Once the college grapevine finally extended a tendril in my direction, I found myself appalled and disgusted with the alleged truth: there were never any intentions of a break or reconciliation, or even a relationship to start with. I was an occupant for a vacant block of time, a pardon from boredom, and a childish perception of monotony. I was never of any interest to him beyond what I could give and what he could take. I wish I could say his decision to run back to his on and off whatever-she-is gave me freedom, or that it gave me relief, but it only made me furious.
Was I cheated on? Perhaps, however, I don't even have the intention to ask and wouldn't ever have the desire to give him the satisfaction of my asking. It was then that I made the most logical decision that college girls often do — go to a frat party.
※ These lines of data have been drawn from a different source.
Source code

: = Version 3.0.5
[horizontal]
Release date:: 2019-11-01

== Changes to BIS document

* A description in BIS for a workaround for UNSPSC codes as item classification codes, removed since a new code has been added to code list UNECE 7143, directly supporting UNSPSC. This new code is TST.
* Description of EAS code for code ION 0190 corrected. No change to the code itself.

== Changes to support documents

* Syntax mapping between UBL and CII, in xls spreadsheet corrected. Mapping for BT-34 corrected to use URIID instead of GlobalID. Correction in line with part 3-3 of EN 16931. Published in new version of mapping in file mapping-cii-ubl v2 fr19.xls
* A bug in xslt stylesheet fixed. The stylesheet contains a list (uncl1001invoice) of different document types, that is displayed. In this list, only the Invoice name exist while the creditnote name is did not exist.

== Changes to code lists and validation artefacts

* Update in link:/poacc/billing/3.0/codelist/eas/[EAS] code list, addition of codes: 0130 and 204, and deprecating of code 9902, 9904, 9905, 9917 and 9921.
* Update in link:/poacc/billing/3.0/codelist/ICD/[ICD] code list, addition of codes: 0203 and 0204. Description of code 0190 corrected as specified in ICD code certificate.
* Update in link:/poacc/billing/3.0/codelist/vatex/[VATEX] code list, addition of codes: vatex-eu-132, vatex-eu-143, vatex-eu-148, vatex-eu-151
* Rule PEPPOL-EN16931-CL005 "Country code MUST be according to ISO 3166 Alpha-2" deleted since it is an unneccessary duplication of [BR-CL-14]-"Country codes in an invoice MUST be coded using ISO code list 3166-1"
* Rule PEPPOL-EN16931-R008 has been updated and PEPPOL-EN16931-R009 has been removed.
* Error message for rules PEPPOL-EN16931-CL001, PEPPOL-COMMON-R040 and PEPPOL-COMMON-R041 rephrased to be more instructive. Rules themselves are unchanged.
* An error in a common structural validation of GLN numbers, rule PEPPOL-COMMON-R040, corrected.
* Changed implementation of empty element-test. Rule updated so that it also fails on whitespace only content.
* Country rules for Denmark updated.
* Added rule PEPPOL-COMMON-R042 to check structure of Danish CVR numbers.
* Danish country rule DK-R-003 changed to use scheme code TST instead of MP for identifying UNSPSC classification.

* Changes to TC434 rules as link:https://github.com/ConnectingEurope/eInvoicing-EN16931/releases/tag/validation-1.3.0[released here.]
The situation was essentially an unsavory mess of rumors, alleged cheating, and wounded exes left behind for the sake of momentary lust. I knew who she was and I knew she had left someone else once my ex was made available. However, I had no clue I would find the casualty of her immaturity in the back alley of a party. I had assured myself I was not going to be pursuing or dating anyone else for the remainder of my college days, and I felt set on my choice.
I figured at the very least, this fellow injured party could fill in the blanks for me as much as I could for him. He was extremely kind in probably the most platonic way imaginable. We found ourselves talking until well after the other party-goers had left, and even so, we still had so much to talk about. I still didn't like the idea of being close to him but I was discovering I sincerely enjoyed his company. We spent the entire night talking in his dorm, even after sunrise. I sat at his desk and he sat cross-legged on his bed. He was respectful and seemed content with my company despite the circumstances that brought us together.
After a short-lived attempt at some sleep, he offered to take me to lunch. We tried to say it wasn't a date but by the time we got there, it sank in that it had turned out to be exactly that.
The more we talked, the more we moved on from the insolence of our shared past experience. We began to talk about our lives and adventures, our plans and our preferences. I felt content and surprisingly whole and I tried to ignore my slight hope that we could keep seeing each other. Before the end of our lunch together, he asked me to come out with him that night to watch our Wildcats compete in the March Madness tournament. I'm pretty sure I said yes before he finished his sentence. Almost every day after that has been spent doing almost everything together.
From the moment we met, we were cautious and apprehensive because of our unfortunate experiences. In spite of all we went through, we had both grown in the dark space between being left and being found.
We had learned that we didn't need to seek out love or hunt it down relentlessly. Rather, when we stopped searching for someone specific we ended up in the happiest relationship of our lives, built on a foundation of honesty, commitment, and a love that was built and not bought. I could never have seen myself with a man like mine.
Perhaps it was because I always wanted a person to fix, or because I felt unworthy of happiness and unwilling to wait. What I've learned from my ex is that I am more than capable of being happy on my own and I do not need someone to create happiness for me.
My experiences with him were the last pieces to the puzzle of understanding how to be in a healthy relationship. What I learned was undoubtedly valuable, but who I strangely and miraculously gained in the end will always be perfectly priceless.